When he got home for the last summer, though, Elliot found a woman called Gemma who seemed pleased to have company. He supposed he wasn’t a potential burden anymore.

“Are you going inter-railing round Europe with those kids down the road?” she asked. “Wait, no, silly me, of course not. They’re going today, aren’t they?”



“Is it that time already?” Elliot asked, and checked his watch. “Would you excuse me for one moment?”

He dashed up the steps from the kitchen into the hall, where he found his father walking in the door, briefcase in hand.

“Would you like to get rid of me all summer?” Elliot demanded. “Then give me some money now.”

His father looked at him, then fished inside his suit jacket for his wallet.

So it was that when Tom and Susan Whatevertheirsurnamewas, who had occasionally been set up on awkward you-live-on-the-same-road playdates with Elliot between the ages of five and twelve, arrived at the platform for the train for London, Elliot was waiting for them.

“Great news!” Elliot declared. He looked them over: Tom’s glasses didn’t suit him, Susan’s hairband matched her shirt, and he felt he was caught up on them. “My dad says I can come inter-railing with you.”

“But we didn’t—” began Tom.

“But we haven’t seen you in y—” began Susan.

Elliot fixed them with a brilliant expectant gaze. He’d found that usually burned away all but the words people were absolutely certain they wanted to say.

Tom and Susan sagged, clearly not having enough conviction to follow through.
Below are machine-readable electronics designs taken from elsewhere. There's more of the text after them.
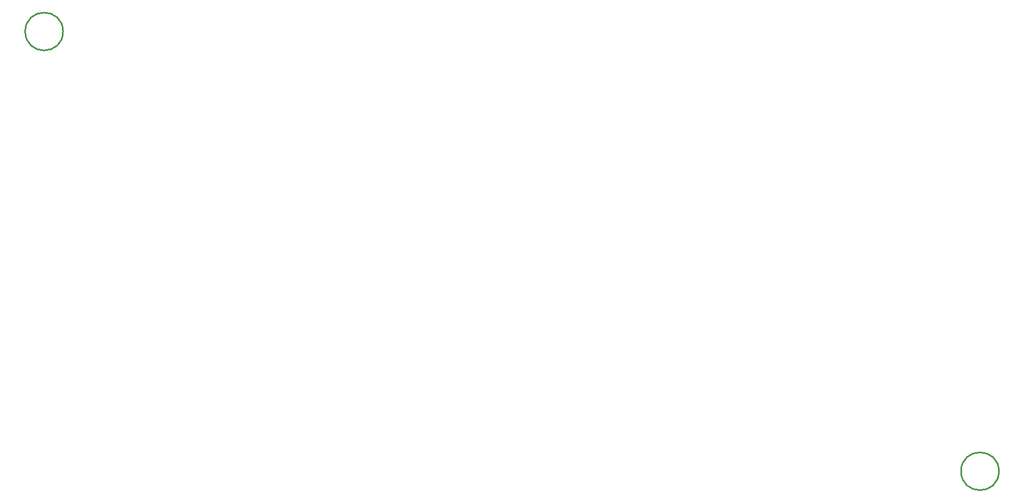
<source format=gko>
G04*
G04 #@! TF.GenerationSoftware,Altium Limited,Altium Designer,25.5.2 (35)*
G04*
G04 Layer_Color=16711935*
%FSLAX44Y44*%
%MOMM*%
G71*
G04*
G04 #@! TF.SameCoordinates,5C3ED261-42B6-482D-99A8-9BAFA3442630*
G04*
G04*
G04 #@! TF.FilePolarity,Positive*
G04*
G01*
G75*
%ADD10C,0.2540*%
D10*
X1760010Y297180D02*
G03*
X1760010Y297180I-29000J0D01*
G01*
X326180Y971550D02*
G03*
X326180Y971550I-29000J0D01*
G01*
M02*

</source>
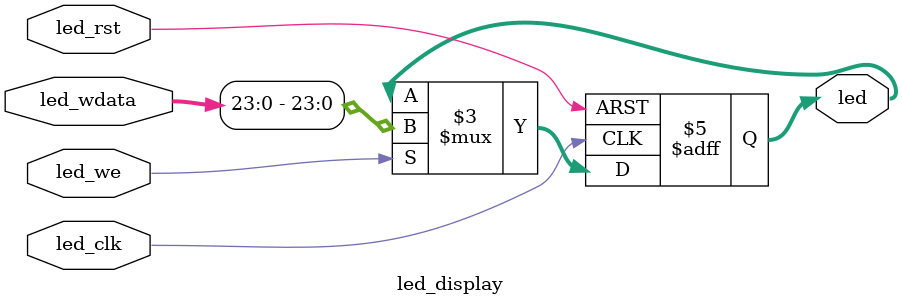
<source format=v>
`timescale 1ns / 1ps

`include "defines.vh"

module led_display (
    input wire led_clk,
    input wire led_rst,
    input wire led_we,
    input wire [31:0] led_wdata,
    output reg [23:0] led
);

    always @(posedge led_clk or posedge led_rst)
    begin
        if (led_rst) begin
            led <= 24'hffffff; // Initialize LEDs to be all off 
        end else begin
            if (led_we) begin
                led <= led_wdata[23:0]; // Write data to LEDs
            end else begin
                led <= led; // Hold the current state
            end
        end
    end

endmodule

</source>
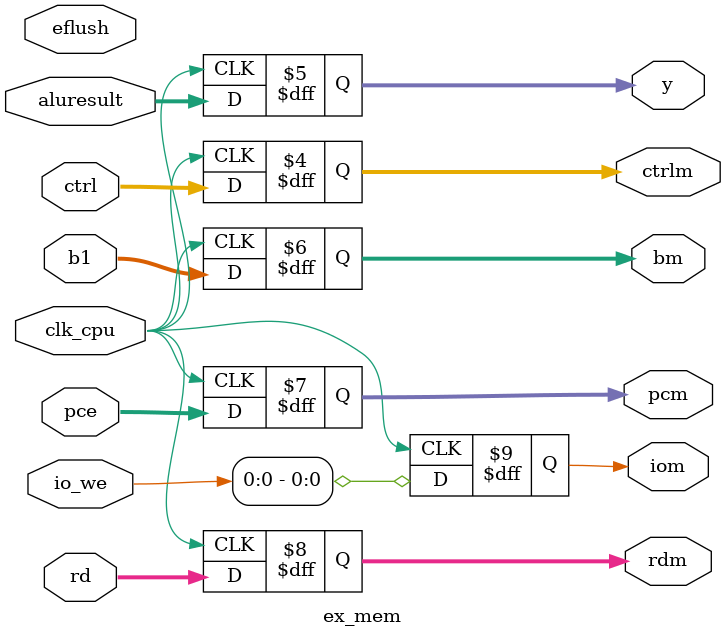
<source format=v>
`timescale 1ns / 1ps

module ex_mem(  
input clk_cpu,eflush,
input[31:0]     ctrl,aluresult,b1,pce,
input[4:0]      rd,io_we,
output  reg[31:0]    ctrlm,y,bm,pcm,
output  reg[4:0] rdm,
output  reg iom
    );
initial begin rdm<=31;end
initial begin rdm<=31;  bm<=0;end
always@(posedge clk_cpu)    begin
   ctrlm<=ctrl;    y<=aluresult;   bm<=b1;  pcm<=pce; rdm<=rd;  iom<=io_we;  end   
endmodule

</source>
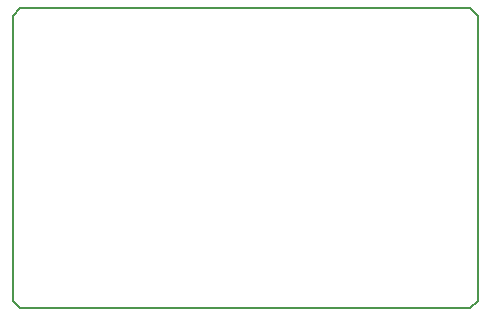
<source format=gm1>
G04*
G04 #@! TF.GenerationSoftware,Altium Limited,Altium Designer,19.1.5 (86)*
G04*
G04 Layer_Color=16711935*
%FSLAX25Y25*%
%MOIN*%
G70*
G01*
G75*
%ADD14C,0.00800*%
D14*
X155000Y-47500D02*
Y47500D01*
X152500Y-50000D02*
X155000Y-47500D01*
X2500Y-50000D02*
X152500D01*
Y50000D02*
X155000Y47500D01*
X2500Y50000D02*
X152500D01*
X0Y-47500D02*
Y47500D01*
X2500Y50000D01*
X0Y-47500D02*
X2500Y-50000D01*
M02*

</source>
Elliot beamed. “We’re going to have so much fun, guys.”





V





Elliot, Age Seventeen





Inter-railing was fun: they soon formed a group of people the same age as they were, the group losing and finding new members at every train station but with a few people there for the long haul. Tom and Susan were still wary of Elliot on account of thinking he was pure mental, but herd mentality kicked in: they did not want to be left out. Elliot’s favorite member of the group, though, was a Greek girl called Pinelopi who was traveling on her own because she loved adventure.